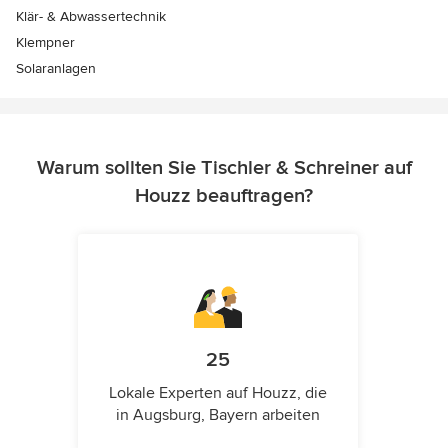
Klär- & Abwassertechnik
Klempner
Solaranlagen
Warum sollten Sie Tischler & Schreiner auf
Houzz beauftragen?
25
Lokale Experten auf Houzz, die
in Augsburg, Bayern arbeiten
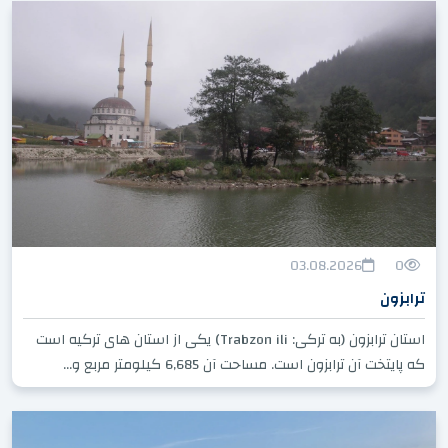
03.08.2026
0
ترابزون
استان ترابزون (به ترکی: Trabzon ili) یکی از استان های ترکیه است
که پایتخت آن ترابزون است. مساحت آن 6,685 کیلومتر مربع و...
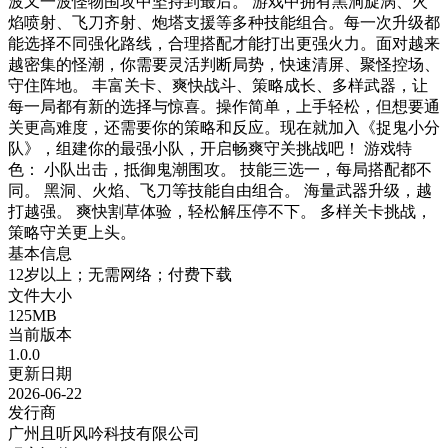
波又一波怪物围攻中坚持到最后。 游戏中拥有黑洞旋涡、火
焰喷射、飞刀齐射、炮塔支援等多种技能组合。每一次升级都
能选择不同强化路线，合理搭配才能打出更强火力。面对越来
越密集的怪潮，你需要灵活判断局势，快速清屏、聚怪控场、
守住阵地。 丰富关卡、爽快战斗、策略成长、多样武器，让
每一局都有新的选择与惊喜。操作简单，上手轻松，但想要通
关更高难度，还需要你的策略和反应。现在就加入《捉鬼小分
队》，组建你的最强小队，开启畅爽守关挑战吧！ 游戏特
色： 小队出击，抵御鬼潮围攻。 技能三选一，每局搭配都不
同。 黑洞、火焰、飞刀等技能自由组合。 海量武器升级，越
打越强。 爽快割草体验，轻松解压停不下。 多样关卡挑战，
策略守关更上头。
基本信息
12岁以上；无需网络；付费下载
文件大小
125MB
当前版本
1.0.0
更新日期
2026-06-22
发行商
广州且听风吟科技有限公司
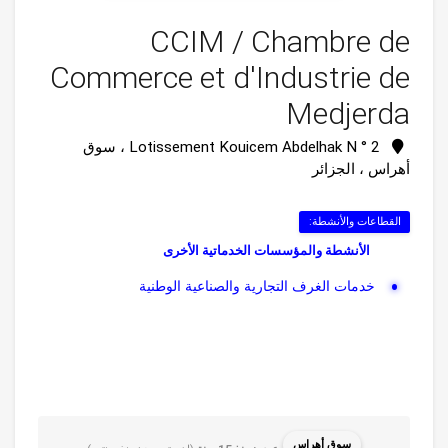
CCIM / Chambre de
Commerce et d'Industrie de
Medjerda
Lotissement Kouicem Abdelhak N ° 2 ، سوق
أهراس ، الجزائر
القطاعات والأنشطة:
الأنشطة والمؤسسات الخدماتية الأخرى
خدمات الغرف التجارية والصناعية الوطنية
سوق أهراس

_ _ _

• **Exercise goal**:
Copy out every line of text in the listing above word for word, leaving out the pictures.

• **Output for this exercise**:
Klär- & Abwassertechnik
Klempner
Solaranlagen
Warum sollten Sie Tischler & Schreiner auf
Houzz beauftragen?
25
Lokale Experten auf Houzz, die
in Augsburg, Bayern arbeiten
03.08.2026
0
ترابزون
استان ترابزون (به ترکی: Trabzon ili) یکی از استان های ترکیه است
که پایتخت آن ترابزون است. مساحت آن 6,685 کیلومتر مربع و...
波又一波怪物围攻中坚持到最后。 游戏中拥有黑洞旋涡、火
焰喷射、飞刀齐射、炮塔支援等多种技能组合。每一次升级都
能选择不同强化路线，合理搭配才能打出更强火力。面对越来
越密集的怪潮，你需要灵活判断局势，快速清屏、聚怪控场、
守住阵地。 丰富关卡、爽快战斗、策略成长、多样武器，让
每一局都有新的选择与惊喜。操作简单，上手轻松，但想要通
关更高难度，还需要你的策略和反应。现在就加入《捉鬼小分
队》，组建你的最强小队，开启畅爽守关挑战吧！ 游戏特
色： 小队出击，抵御鬼潮围攻。 技能三选一，每局搭配都不
同。 黑洞、火焰、飞刀等技能自由组合。 海量武器升级，越
打越强。 爽快割草体验，轻松解压停不下。 多样关卡挑战，
策略守关更上头。
基本信息
12岁以上；无需网络；付费下载
文件大小
125MB
当前版本
1.0.0
更新日期
2026-06-22
发行商
广州且听风吟科技有限公司
CCIM / Chambre de
Commerce et d'Industrie de
Medjerda
Lotissement Kouicem Abdelhak N ° 2 ، سوق
أهراس ، الجزائر
القطاعات والأنشطة:
الأنشطة والمؤسسات الخدماتية الأخرى
خدمات الغرف التجارية والصناعية الوطنية
سوق أهراس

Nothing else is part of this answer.